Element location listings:

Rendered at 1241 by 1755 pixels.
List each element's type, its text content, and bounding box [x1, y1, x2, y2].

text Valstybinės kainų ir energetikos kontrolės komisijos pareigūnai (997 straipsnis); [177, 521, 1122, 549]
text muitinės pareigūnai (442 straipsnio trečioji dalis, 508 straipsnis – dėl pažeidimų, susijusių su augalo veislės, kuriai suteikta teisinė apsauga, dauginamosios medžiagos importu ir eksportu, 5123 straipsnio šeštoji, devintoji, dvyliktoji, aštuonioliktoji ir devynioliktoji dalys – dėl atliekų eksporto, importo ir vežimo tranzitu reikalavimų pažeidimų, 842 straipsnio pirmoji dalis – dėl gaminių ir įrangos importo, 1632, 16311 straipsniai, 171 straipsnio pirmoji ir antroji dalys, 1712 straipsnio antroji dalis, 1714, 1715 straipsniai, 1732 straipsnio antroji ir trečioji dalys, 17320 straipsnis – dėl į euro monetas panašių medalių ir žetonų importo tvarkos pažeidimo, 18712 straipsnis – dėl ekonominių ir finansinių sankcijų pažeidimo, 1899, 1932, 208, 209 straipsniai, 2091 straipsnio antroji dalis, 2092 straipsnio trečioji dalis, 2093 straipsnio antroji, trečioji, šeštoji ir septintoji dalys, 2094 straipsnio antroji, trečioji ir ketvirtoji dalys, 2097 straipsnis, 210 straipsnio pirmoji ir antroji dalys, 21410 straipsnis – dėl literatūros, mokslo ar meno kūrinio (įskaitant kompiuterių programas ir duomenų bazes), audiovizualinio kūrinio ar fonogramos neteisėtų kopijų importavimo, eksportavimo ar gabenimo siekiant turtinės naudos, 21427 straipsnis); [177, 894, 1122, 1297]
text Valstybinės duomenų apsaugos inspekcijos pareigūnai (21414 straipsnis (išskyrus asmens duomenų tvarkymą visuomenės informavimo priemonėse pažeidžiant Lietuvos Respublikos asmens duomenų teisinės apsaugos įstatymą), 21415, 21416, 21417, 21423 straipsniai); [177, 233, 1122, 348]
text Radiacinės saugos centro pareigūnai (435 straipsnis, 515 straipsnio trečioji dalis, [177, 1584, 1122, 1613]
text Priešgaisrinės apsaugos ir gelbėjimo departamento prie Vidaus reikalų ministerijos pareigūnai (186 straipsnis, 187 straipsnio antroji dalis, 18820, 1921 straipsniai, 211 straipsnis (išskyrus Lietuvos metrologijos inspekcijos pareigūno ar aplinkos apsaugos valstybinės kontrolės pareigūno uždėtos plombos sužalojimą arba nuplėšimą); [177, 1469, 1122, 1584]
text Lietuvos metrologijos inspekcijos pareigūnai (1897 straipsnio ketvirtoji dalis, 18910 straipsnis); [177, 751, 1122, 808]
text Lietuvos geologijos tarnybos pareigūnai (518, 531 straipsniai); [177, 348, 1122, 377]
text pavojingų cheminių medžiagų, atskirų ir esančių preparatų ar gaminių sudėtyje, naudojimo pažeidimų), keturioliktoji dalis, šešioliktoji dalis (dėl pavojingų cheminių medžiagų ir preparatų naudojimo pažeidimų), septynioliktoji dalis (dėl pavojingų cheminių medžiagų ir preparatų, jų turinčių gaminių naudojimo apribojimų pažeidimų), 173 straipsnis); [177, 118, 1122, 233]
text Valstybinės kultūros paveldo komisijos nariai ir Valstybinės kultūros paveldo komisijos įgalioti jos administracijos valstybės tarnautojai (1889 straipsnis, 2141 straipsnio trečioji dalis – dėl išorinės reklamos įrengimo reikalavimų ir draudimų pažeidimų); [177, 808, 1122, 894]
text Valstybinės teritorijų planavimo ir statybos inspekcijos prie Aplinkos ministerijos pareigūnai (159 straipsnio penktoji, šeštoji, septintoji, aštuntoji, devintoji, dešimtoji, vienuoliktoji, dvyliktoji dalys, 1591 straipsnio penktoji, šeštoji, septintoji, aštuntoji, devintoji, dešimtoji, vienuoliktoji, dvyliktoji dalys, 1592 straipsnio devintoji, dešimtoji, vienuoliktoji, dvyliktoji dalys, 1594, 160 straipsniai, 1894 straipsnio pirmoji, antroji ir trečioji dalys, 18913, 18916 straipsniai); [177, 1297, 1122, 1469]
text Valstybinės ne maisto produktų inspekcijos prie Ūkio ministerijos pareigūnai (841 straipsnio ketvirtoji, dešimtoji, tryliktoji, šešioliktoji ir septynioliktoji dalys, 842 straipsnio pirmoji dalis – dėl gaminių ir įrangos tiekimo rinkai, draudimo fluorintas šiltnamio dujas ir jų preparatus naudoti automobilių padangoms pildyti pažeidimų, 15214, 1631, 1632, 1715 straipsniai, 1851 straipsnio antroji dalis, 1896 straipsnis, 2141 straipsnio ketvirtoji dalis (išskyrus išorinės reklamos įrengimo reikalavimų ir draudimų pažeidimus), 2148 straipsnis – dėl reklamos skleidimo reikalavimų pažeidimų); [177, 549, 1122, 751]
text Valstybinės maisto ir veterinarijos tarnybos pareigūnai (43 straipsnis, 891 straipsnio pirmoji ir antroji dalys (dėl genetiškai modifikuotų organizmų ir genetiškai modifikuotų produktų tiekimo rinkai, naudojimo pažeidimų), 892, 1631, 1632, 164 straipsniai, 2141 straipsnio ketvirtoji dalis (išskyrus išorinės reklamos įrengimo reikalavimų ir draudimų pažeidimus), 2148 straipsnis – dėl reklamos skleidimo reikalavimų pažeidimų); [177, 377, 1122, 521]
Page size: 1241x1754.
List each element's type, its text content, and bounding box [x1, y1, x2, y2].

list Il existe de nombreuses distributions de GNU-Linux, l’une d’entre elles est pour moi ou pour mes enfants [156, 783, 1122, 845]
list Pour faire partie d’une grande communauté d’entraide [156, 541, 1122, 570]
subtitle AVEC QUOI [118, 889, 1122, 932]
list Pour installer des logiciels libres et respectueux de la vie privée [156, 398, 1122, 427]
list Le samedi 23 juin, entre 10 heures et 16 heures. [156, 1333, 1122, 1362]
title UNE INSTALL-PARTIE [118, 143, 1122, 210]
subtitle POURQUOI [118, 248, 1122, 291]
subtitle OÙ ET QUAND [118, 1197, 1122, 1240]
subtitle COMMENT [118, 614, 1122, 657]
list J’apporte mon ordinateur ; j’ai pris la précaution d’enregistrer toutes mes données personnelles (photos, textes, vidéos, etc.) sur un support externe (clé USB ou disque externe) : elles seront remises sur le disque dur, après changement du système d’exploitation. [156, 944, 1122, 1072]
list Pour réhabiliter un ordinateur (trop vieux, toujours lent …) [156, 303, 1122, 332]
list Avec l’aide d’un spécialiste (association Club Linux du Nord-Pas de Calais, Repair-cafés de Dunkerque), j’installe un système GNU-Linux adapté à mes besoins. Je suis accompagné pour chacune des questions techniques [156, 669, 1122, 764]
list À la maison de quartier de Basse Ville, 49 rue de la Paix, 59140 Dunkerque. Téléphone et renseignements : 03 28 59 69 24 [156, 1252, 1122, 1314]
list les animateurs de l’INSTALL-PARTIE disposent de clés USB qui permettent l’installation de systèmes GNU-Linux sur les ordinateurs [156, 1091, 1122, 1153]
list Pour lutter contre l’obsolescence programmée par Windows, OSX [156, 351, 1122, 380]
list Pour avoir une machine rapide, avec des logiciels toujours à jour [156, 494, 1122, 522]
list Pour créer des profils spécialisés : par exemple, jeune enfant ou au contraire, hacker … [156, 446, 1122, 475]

- _SET EXERCISE_: Update the lines of all the items above, replacing every "pareigūnai" with "darbuotojai" and changing nothing else.

- _CORRECT RESULT_:
Rendered at 1241 by 1755 pixels.
List each element's type, its text content, and bounding box [x1, y1, x2, y2].

text Valstybinės kainų ir energetikos kontrolės komisijos darbuotojai (997 straipsnis); [177, 521, 1122, 549]
text muitinės darbuotojai (442 straipsnio trečioji dalis, 508 straipsnis – dėl pažeidimų, susijusių su augalo veislės, kuriai suteikta teisinė apsauga, dauginamosios medžiagos importu ir eksportu, 5123 straipsnio šeštoji, devintoji, dvyliktoji, aštuonioliktoji ir devynioliktoji dalys – dėl atliekų eksporto, importo ir vežimo tranzitu reikalavimų pažeidimų, 842 straipsnio pirmoji dalis – dėl gaminių ir įrangos importo, 1632, 16311 straipsniai, 171 straipsnio pirmoji ir antroji dalys, 1712 straipsnio antroji dalis, 1714, 1715 straipsniai, 1732 straipsnio antroji ir trečioji dalys, 17320 straipsnis – dėl į euro monetas panašių medalių ir žetonų importo tvarkos pažeidimo, 18712 straipsnis – dėl ekonominių ir finansinių sankcijų pažeidimo, 1899, 1932, 208, 209 straipsniai, 2091 straipsnio antroji dalis, 2092 straipsnio trečioji dalis, 2093 straipsnio antroji, trečioji, šeštoji ir septintoji dalys, 2094 straipsnio antroji, trečioji ir ketvirtoji dalys, 2097 straipsnis, 210 straipsnio pirmoji ir antroji dalys, 21410 straipsnis – dėl literatūros, mokslo ar meno kūrinio (įskaitant kompiuterių programas ir duomenų bazes), audiovizualinio kūrinio ar fonogramos neteisėtų kopijų importavimo, eksportavimo ar gabenimo siekiant turtinės naudos, 21427 straipsnis); [177, 894, 1122, 1297]
text Valstybinės duomenų apsaugos inspekcijos darbuotojai (21414 straipsnis (išskyrus asmens duomenų tvarkymą visuomenės informavimo priemonėse pažeidžiant Lietuvos Respublikos asmens duomenų teisinės apsaugos įstatymą), 21415, 21416, 21417, 21423 straipsniai); [177, 233, 1122, 348]
text Radiacinės saugos centro darbuotojai (435 straipsnis, 515 straipsnio trečioji dalis, [177, 1584, 1122, 1613]
text Priešgaisrinės apsaugos ir gelbėjimo departamento prie Vidaus reikalų ministerijos darbuotojai (186 straipsnis, 187 straipsnio antroji dalis, 18820, 1921 straipsniai, 211 straipsnis (išskyrus Lietuvos metrologijos inspekcijos pareigūno ar aplinkos apsaugos valstybinės kontrolės pareigūno uždėtos plombos sužalojimą arba nuplėšimą); [177, 1469, 1122, 1584]
text Lietuvos metrologijos inspekcijos darbuotojai (1897 straipsnio ketvirtoji dalis, 18910 straipsnis); [177, 751, 1122, 808]
text Lietuvos geologijos tarnybos darbuotojai (518, 531 straipsniai); [177, 348, 1122, 377]
text pavojingų cheminių medžiagų, atskirų ir esančių preparatų ar gaminių sudėtyje, naudojimo pažeidimų), keturioliktoji dalis, šešioliktoji dalis (dėl pavojingų cheminių medžiagų ir preparatų naudojimo pažeidimų), septynioliktoji dalis (dėl pavojingų cheminių medžiagų ir preparatų, jų turinčių gaminių naudojimo apribojimų pažeidimų), 173 straipsnis); [177, 118, 1122, 233]
text Valstybinės kultūros paveldo komisijos nariai ir Valstybinės kultūros paveldo komisijos įgalioti jos administracijos valstybės tarnautojai (1889 straipsnis, 2141 straipsnio trečioji dalis – dėl išorinės reklamos įrengimo reikalavimų ir draudimų pažeidimų); [177, 808, 1122, 894]
text Valstybinės teritorijų planavimo ir statybos inspekcijos prie Aplinkos ministerijos darbuotojai (159 straipsnio penktoji, šeštoji, septintoji, aštuntoji, devintoji, dešimtoji, vienuoliktoji, dvyliktoji dalys, 1591 straipsnio penktoji, šeštoji, septintoji, aštuntoji, devintoji, dešimtoji, vienuoliktoji, dvyliktoji dalys, 1592 straipsnio devintoji, dešimtoji, vienuoliktoji, dvyliktoji dalys, 1594, 160 straipsniai, 1894 straipsnio pirmoji, antroji ir trečioji dalys, 18913, 18916 straipsniai); [177, 1297, 1122, 1469]
text Valstybinės ne maisto produktų inspekcijos prie Ūkio ministerijos darbuotojai (841 straipsnio ketvirtoji, dešimtoji, tryliktoji, šešioliktoji ir septynioliktoji dalys, 842 straipsnio pirmoji dalis – dėl gaminių ir įrangos tiekimo rinkai, draudimo fluorintas šiltnamio dujas ir jų preparatus naudoti automobilių padangoms pildyti pažeidimų, 15214, 1631, 1632, 1715 straipsniai, 1851 straipsnio antroji dalis, 1896 straipsnis, 2141 straipsnio ketvirtoji dalis (išskyrus išorinės reklamos įrengimo reikalavimų ir draudimų pažeidimus), 2148 straipsnis – dėl reklamos skleidimo reikalavimų pažeidimų); [177, 549, 1122, 751]
text Valstybinės maisto ir veterinarijos tarnybos darbuotojai (43 straipsnis, 891 straipsnio pirmoji ir antroji dalys (dėl genetiškai modifikuotų organizmų ir genetiškai modifikuotų produktų tiekimo rinkai, naudojimo pažeidimų), 892, 1631, 1632, 164 straipsniai, 2141 straipsnio ketvirtoji dalis (išskyrus išorinės reklamos įrengimo reikalavimų ir draudimų pažeidimus), 2148 straipsnis – dėl reklamos skleidimo reikalavimų pažeidimų); [177, 377, 1122, 521]
Page size: 1241x1754.
List each element's type, its text content, and bounding box [x1, y1, x2, y2].

list Il existe de nombreuses distributions de GNU-Linux, l’une d’entre elles est pour moi ou pour mes enfants [156, 783, 1122, 845]
list Pour faire partie d’une grande communauté d’entraide [156, 541, 1122, 570]
subtitle AVEC QUOI [118, 889, 1122, 932]
list Pour installer des logiciels libres et respectueux de la vie privée [156, 398, 1122, 427]
list Le samedi 23 juin, entre 10 heures et 16 heures. [156, 1333, 1122, 1362]
title UNE INSTALL-PARTIE [118, 143, 1122, 210]
subtitle POURQUOI [118, 248, 1122, 291]
subtitle OÙ ET QUAND [118, 1197, 1122, 1240]
subtitle COMMENT [118, 614, 1122, 657]
list J’apporte mon ordinateur ; j’ai pris la précaution d’enregistrer toutes mes données personnelles (photos, textes, vidéos, etc.) sur un support externe (clé USB ou disque externe) : elles seront remises sur le disque dur, après changement du système d’exploitation. [156, 944, 1122, 1072]
list Pour réhabiliter un ordinateur (trop vieux, toujours lent …) [156, 303, 1122, 332]
list Avec l’aide d’un spécialiste (association Club Linux du Nord-Pas de Calais, Repair-cafés de Dunkerque), j’installe un système GNU-Linux adapté à mes besoins. Je suis accompagné pour chacune des questions techniques [156, 669, 1122, 764]
list À la maison de quartier de Basse Ville, 49 rue de la Paix, 59140 Dunkerque. Téléphone et renseignements : 03 28 59 69 24 [156, 1252, 1122, 1314]
list les animateurs de l’INSTALL-PARTIE disposent de clés USB qui permettent l’installation de systèmes GNU-Linux sur les ordinateurs [156, 1091, 1122, 1153]
list Pour lutter contre l’obsolescence programmée par Windows, OSX [156, 351, 1122, 380]
list Pour avoir une machine rapide, avec des logiciels toujours à jour [156, 494, 1122, 522]
list Pour créer des profils spécialisés : par exemple, jeune enfant ou au contraire, hacker … [156, 446, 1122, 475]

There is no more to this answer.